In return for this devotion, we expect many things in return, most notably pride in the shirt/flag. We want our sports stars to represent Ireland with dignity, honour and most importantly passion because they are representing more than just the island of Ireland; they’re representing the sport mad community that lives here too. Be it rugby, football or Gaelic games, when our men/women represent Ireland, they become an extension of each sports fan in this country.
Yet the essence of this Irish-ness, and indeed of other nationalities, has become weakened in recent times. In athletics we have seen Africans such as Rashid Ramzi, Stephen Chorono (Saif Saaeed Shaheen) and Albert Chepkurui (Ahmad Hassan Abdullah) defect from their home nations and instead compete for Asian countries such as Qatar and Bahrain, often for no reason other than financial reward. We here in Ireland aren’t immune to allegiance switching – who can forget the ‘Oi-rish’ football legends such as John Aldridge, Ray Houghton and Terry Phelan. These are players who were adored by the Green Army for their exploits on the field, as was their English manager, even if their passports and birth certs weren’t from this country.
So does it matter where someone comes from? There are reports that Ireland boss Giovanni Trapattoni will look to take advantage of new citizenship rules from FIFA and invite players such as Kevin Nolan to line out for Ireland. He’s become available now that FIFA say he and other players are eligible, even if they’ve played for other nations at an underage level, in Nolan’s case England. He qualifies for Ireland under ancestry rules, though oddly he also qualifies to play for the Netherlands. Would the Dutch be happy to see a Scouser called Nolan lining out for them?

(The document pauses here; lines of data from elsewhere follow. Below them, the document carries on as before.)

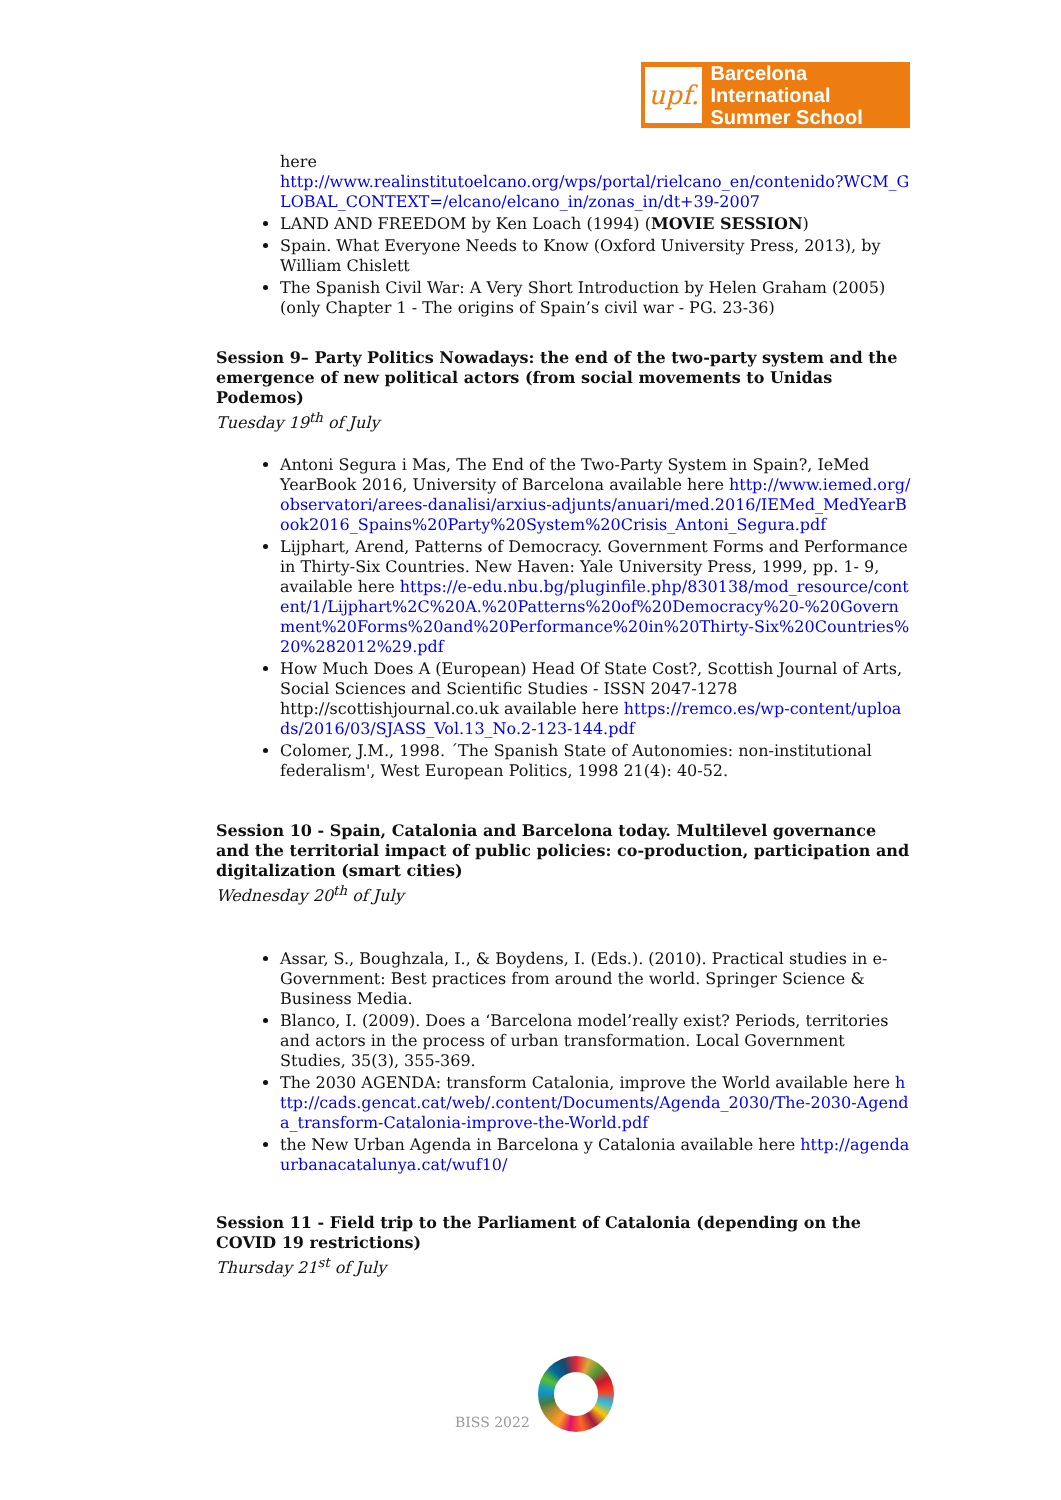upf.
Barcelona International
Summer School
here
http://www.realinstitutoelcano.org/wps/portal/rielcano_en/contenido?WCM_GLOBAL_CONTEXT=/elcano/elcano_in/zonas_in/dt+39-2007
LAND AND FREEDOM by Ken Loach (1994) (MOVIE SESSION)
Spain. What Everyone Needs to Know (Oxford University Press, 2013), by William Chislett
The Spanish Civil War: A Very Short Introduction by Helen Graham (2005) (only Chapter 1 - The origins of Spain’s civil war - PG. 23-36)
Session 9– Party Politics Nowadays: the end of the two-party system and the emergence of new political actors (from social movements to Unidas Podemos)
Tuesday 19<sup>th</sup> of July
Antoni Segura i Mas, The End of the Two-Party System in Spain?, IeMed YearBook 2016, University of Barcelona available here http://www.iemed.org/observatori/arees-danalisi/arxius-adjunts/anuari/med.2016/IEMed_MedYearBook2016_Spains%20Party%20System%20Crisis_Antoni_Segura.pdf
Lijphart, Arend, Patterns of Democracy. Government Forms and Performance in Thirty-Six Countries. New Haven: Yale University Press, 1999, pp. 1- 9, available here https://e-edu.nbu.bg/pluginfile.php/830138/mod_resource/content/1/Lijphart%2C%20A.%20Patterns%20of%20Democracy%20-%20Government%20Forms%20and%20Performance%20in%20Thirty-Six%20Countries%20%282012%29.pdf
How Much Does A (European) Head Of State Cost?, Scottish Journal of Arts, Social Sciences and Scientific Studies - ISSN 2047-1278 http://scottishjournal.co.uk available here https://remco.es/wp-content/uploads/2016/03/SJASS_Vol.13_No.2-123-144.pdf
Colomer, J.M., 1998. ´The Spanish State of Autonomies: non-institutional federalism', West European Politics, 1998 21(4): 40-52.
Session 10 - Spain, Catalonia and Barcelona today. Multilevel governance and the territorial impact of public policies: co-production, participation and digitalization (smart cities)
Wednesday 20<sup>th</sup> of July
Assar, S., Boughzala, I., & Boydens, I. (Eds.). (2010). Practical studies in e-Government: Best practices from around the world. Springer Science & Business Media.
Blanco, I. (2009). Does a ‘Barcelona model’really exist? Periods, territories and actors in the process of urban transformation. Local Government Studies, 35(3), 355-369.
The 2030 AGENDA: transform Catalonia, improve the World available here http://cads.gencat.cat/web/.content/Documents/Agenda_2030/The-2030-Agenda_transform-Catalonia-improve-the-World.pdf
the New Urban Agenda in Barcelona y Catalonia available here http://agendaurbanacatalunya.cat/wuf10/
Session 11 - Field trip to the Parliament of Catalonia (depending on the COVID 19 restrictions)
Thursday 21<sup>st</sup> of July
BISS 2022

In an increasingly globalized world, people’s nationalities have become less defined than they once were. A growing number of athletes will have a choice between two or more countries, as Aldridge and Houghton had in the 1980s. They chose Ireland, and represented us well, so maybe being from this little island isn’t that big a deal after all. Maybe we just want our sports stars to play as if they are one of our own.